Stored data entries
►
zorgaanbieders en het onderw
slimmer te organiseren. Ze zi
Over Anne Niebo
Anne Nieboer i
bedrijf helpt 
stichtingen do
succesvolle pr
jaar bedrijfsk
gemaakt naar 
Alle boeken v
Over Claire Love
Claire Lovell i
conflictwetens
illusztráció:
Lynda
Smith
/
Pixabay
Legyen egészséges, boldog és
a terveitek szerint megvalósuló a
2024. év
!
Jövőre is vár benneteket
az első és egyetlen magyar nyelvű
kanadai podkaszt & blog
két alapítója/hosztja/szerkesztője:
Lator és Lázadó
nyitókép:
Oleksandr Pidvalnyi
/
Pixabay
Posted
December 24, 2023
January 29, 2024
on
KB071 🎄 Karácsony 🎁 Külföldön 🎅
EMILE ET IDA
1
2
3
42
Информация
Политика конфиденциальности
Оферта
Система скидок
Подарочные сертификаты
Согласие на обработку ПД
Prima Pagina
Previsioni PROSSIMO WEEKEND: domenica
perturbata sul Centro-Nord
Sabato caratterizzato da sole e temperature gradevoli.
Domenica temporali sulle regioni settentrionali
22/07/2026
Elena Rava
◄
►
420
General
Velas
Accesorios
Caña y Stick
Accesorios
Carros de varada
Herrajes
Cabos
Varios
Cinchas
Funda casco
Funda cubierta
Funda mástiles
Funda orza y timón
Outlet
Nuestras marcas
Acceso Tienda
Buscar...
◄
►
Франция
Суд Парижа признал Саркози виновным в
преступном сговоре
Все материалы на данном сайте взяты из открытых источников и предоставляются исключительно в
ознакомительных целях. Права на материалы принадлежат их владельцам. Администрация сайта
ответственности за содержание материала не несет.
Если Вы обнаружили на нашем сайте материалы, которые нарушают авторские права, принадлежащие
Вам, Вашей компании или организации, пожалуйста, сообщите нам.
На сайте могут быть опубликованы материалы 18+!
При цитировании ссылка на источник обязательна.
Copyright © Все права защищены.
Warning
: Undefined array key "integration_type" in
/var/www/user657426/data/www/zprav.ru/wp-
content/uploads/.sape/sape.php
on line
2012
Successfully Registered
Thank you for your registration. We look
◄
Prompt
Output, as a JSON array of strings with one string per line and blank lines omitted, the span of the records that opens with the line containing "zorgaanbieders en het onderw" and closes with the line containing "Legyen egészséges, boldog és".

Reply
[
  "zorgaanbieders en het onderw",
  "slimmer te organiseren. Ze zi",
  "Over Anne Niebo",
  "Anne Nieboer i",
  "bedrijf helpt ",
  "stichtingen do",
  "succesvolle pr",
  "jaar bedrijfsk",
  "gemaakt naar ",
  "Alle boeken v",
  "Over Claire Love",
  "Claire Lovell i",
  "conflictwetens",
  "illusztráció:",
  "Lynda",
  "Smith",
  "/",
  "Pixabay",
  "Legyen egészséges, boldog és"
]